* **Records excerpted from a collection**
▼

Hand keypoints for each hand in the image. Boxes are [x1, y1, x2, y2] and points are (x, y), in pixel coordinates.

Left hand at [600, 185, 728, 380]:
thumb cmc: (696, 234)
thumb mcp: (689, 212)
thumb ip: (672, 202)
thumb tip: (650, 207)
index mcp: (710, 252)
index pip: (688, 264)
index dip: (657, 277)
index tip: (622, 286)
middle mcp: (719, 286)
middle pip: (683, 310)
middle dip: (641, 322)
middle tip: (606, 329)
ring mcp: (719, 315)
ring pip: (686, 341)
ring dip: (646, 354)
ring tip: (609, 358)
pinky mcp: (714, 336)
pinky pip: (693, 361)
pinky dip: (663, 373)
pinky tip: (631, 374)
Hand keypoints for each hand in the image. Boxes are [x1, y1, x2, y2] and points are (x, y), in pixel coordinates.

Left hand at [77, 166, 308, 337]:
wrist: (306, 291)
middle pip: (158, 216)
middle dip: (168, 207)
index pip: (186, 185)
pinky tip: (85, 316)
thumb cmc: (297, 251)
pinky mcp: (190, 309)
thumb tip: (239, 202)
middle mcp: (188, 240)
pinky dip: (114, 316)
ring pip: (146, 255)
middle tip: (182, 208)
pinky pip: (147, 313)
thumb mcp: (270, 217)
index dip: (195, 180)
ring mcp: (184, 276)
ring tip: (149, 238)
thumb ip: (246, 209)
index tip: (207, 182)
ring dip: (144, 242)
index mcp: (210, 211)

▲
▼

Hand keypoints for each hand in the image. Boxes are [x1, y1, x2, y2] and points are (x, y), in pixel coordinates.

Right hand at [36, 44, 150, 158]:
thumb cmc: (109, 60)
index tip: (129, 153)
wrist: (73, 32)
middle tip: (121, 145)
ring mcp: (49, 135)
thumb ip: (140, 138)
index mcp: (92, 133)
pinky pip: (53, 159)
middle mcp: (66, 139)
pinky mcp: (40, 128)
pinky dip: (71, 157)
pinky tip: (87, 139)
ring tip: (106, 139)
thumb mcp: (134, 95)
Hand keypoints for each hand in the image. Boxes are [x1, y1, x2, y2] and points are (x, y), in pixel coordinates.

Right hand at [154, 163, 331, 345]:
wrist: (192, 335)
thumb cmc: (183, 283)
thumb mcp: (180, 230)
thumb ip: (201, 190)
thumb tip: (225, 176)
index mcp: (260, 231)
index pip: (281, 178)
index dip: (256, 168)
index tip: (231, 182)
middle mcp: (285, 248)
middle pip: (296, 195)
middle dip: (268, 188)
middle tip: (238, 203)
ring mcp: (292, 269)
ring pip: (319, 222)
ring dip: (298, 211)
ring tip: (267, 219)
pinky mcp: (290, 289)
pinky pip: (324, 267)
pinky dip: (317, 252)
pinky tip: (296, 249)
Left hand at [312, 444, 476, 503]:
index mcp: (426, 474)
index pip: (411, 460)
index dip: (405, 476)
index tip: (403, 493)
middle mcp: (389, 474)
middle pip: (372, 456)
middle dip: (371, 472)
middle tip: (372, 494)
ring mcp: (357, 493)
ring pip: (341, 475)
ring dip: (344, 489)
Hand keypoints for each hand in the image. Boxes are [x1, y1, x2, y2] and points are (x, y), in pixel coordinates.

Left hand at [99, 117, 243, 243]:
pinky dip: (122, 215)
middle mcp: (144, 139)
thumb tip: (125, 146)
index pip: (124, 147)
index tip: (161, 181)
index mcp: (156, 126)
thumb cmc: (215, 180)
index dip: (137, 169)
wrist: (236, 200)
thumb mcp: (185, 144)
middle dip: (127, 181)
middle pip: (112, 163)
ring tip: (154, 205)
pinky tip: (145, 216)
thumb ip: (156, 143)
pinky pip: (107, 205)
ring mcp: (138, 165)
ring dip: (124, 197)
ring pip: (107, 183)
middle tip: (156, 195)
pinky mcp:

▲
▼

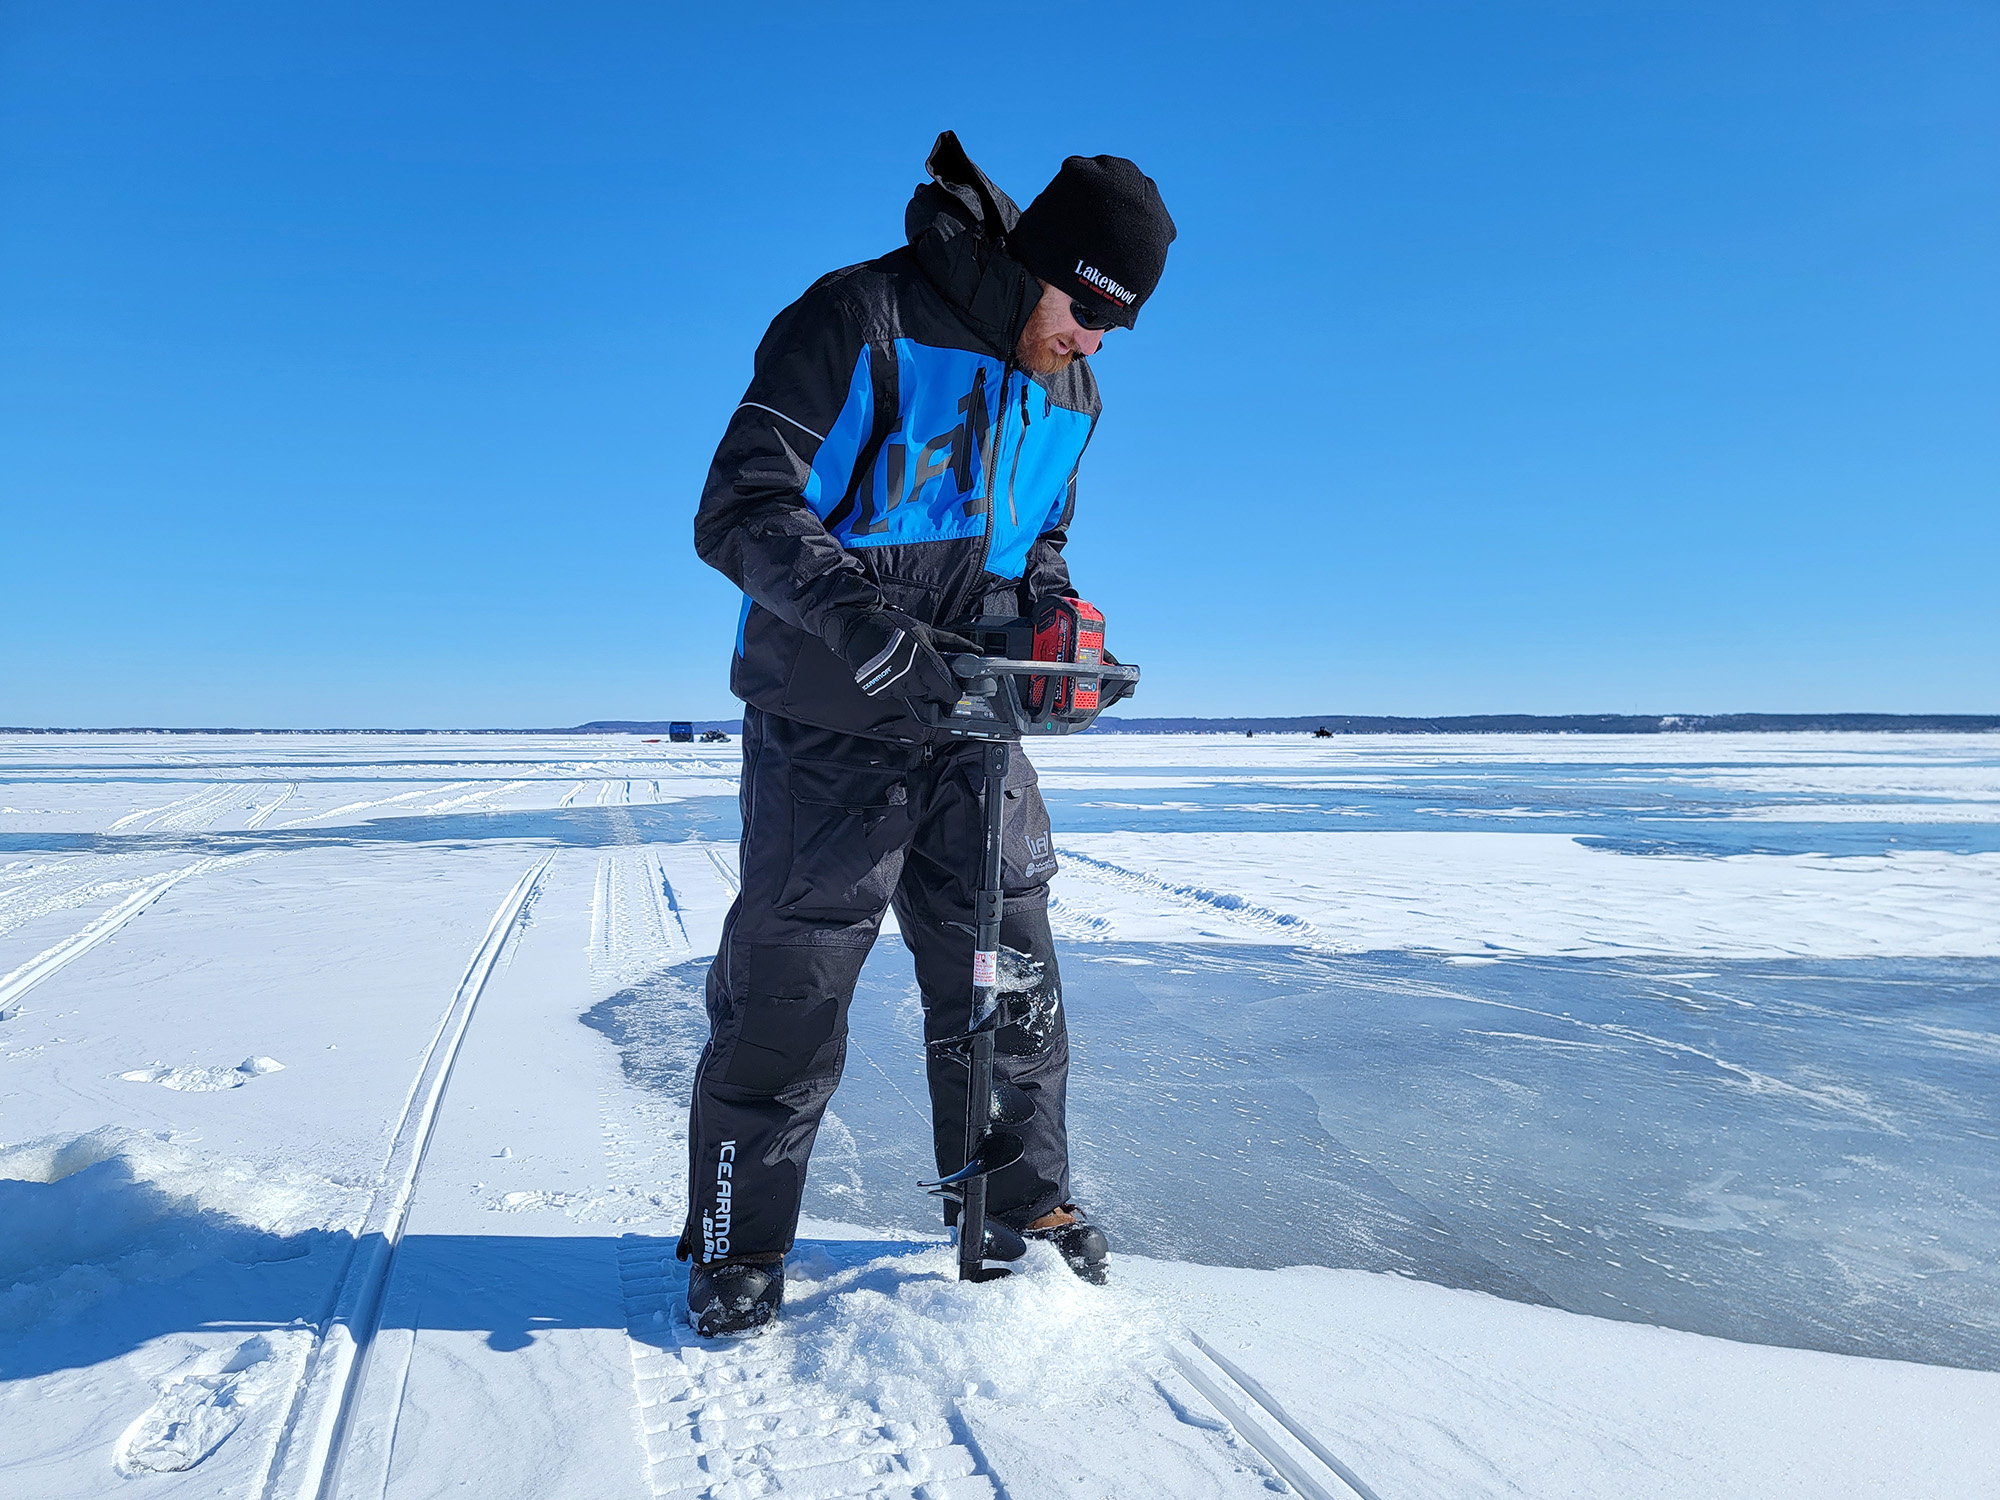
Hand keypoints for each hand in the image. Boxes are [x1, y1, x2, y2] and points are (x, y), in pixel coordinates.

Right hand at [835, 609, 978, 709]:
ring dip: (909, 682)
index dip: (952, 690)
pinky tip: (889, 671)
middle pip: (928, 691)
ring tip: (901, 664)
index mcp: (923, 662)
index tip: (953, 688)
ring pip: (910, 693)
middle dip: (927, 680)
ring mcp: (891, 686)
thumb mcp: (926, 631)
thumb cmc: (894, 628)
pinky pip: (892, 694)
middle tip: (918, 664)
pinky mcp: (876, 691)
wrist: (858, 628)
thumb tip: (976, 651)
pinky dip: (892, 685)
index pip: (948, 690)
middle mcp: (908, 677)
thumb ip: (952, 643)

▲

* **WHAT THE TASK REQUIRES**
From the records above, retype only the lines starting at the line that contains "index tip: (622, 286)" and ending at the line that contains "index mcp: (210, 211)", both included.

* **WORKED SOLUTION**
index tip: (622, 286)
middle mcp: (719, 286)
middle pip: (683, 310)
middle dip: (641, 322)
middle tip: (606, 329)
ring mcp: (719, 315)
ring pip: (686, 341)
ring dip: (646, 354)
ring tip: (609, 358)
pinky mcp: (714, 336)
pinky pip: (693, 361)
pinky dip: (663, 373)
pinky tip: (631, 374)
Hand keypoints for each hand in the image. Boxes are [x1, y1, x2, y2] and points are (x, y), in pixel coordinates.

Left hand at [77, 166, 308, 337]:
wrist: (306, 291)
middle pip: (158, 216)
middle dip: (168, 207)
index pip: (186, 185)
pinky tip: (85, 316)
thumb cmc: (297, 251)
pinky mcp: (190, 309)
thumb tip: (239, 202)
middle mcp: (188, 240)
pinky dip: (114, 316)
ring pip: (146, 255)
middle tip: (182, 208)
pinky pip: (147, 313)
thumb mcp: (270, 217)
index dip: (195, 180)
ring mcp: (184, 276)
ring tip: (149, 238)
thumb ip: (246, 209)
index tip: (207, 182)
ring dip: (144, 242)
index mcp: (210, 211)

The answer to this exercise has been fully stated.